The Bagratuni or Bagratid dynasty (Armenian: Բագրատունի, Armenian pronunciation: [bagɾatuni]) was an Armenian royal dynasty which ruled the medieval Kingdom of Armenia from c. 885 until 1045. Originating as vassals of the Kingdom of Armenia of antiquity, they rose to become the most prominent Armenian noble family during the period of Arab rule in Armenia, eventually establishing their own independent kingdom.[3] Their domain included regions of Armenia such as Shirak, Bagrevand,[4] Kogovit,[5] Syunik, Lori, Vaspurakan, Vanand and Taron.[6] Many historians, such as Cyril Toumanoff, Nicholas Adontz and Ronald Suny, consider them to be the progenitors of the Georgian royal Bagrationi dynasty.[7][8][9]

Early history[edit]

The name "Bagratuni" derives from Bagarat, a Parthian variant of the Old Iranian name Bagadata ("God-given").[10] Historian Cyril Toumanoff speculated that a general of King Tigranes II of Armenia (r. 95 – 55 BCE) named Bagadates may have been the earliest known member of the Bagratuni family,[11] which first emerged as nakharars—members of the hereditary nobility of Armenia—in the early 4th century.[9] The Arshakuni (Arsacid) dynasty, which ruled Armenia from 52 to 428, granted the family heritable rights.

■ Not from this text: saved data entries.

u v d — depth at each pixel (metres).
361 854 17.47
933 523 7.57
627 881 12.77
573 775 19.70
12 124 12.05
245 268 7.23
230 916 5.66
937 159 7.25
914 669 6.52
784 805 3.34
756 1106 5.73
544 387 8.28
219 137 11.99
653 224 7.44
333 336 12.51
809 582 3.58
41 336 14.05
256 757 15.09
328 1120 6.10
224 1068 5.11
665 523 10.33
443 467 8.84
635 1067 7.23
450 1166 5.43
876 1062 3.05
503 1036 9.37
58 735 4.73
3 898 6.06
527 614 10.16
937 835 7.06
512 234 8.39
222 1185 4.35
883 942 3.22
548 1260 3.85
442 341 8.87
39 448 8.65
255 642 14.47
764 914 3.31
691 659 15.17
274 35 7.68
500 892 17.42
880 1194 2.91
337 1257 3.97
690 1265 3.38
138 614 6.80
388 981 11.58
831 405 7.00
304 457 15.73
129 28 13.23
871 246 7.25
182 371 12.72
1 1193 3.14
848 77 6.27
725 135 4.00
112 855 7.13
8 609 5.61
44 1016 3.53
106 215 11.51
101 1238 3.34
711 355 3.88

The first Bagratuni prince identified by Toumanoff, Smbat I, lived at the time of the Armenian conversion to Christianity (c. 314).[12] Starting with Smbat, the Bagratunis held the hereditary titles of aspet, meaning "Master of the Horse" or the commander of the cavalry (although this appears to have been purely ceremonial and not an actual military command), and tagadir, which indicated their privilege of crowning Arshakuni kings upon their accession to the throne.[13] Their domain included the region of Sper in the Çoruh River valley of Upper Armenia, which was famous for its gold and silver, and Tayk. The medieval Armenian historian Movses Khorenatsi claimed they had an ancestor, Smbat, who came to Armenia from Judea in 6th century BCE, but modern historians regard this as an invention to give a biblical origin to the family.[14] Toumanoff proposed instead that the Bagratunis were descended from the Orontids, the first identifiable ruling dynasty of ancient Armenia.[12]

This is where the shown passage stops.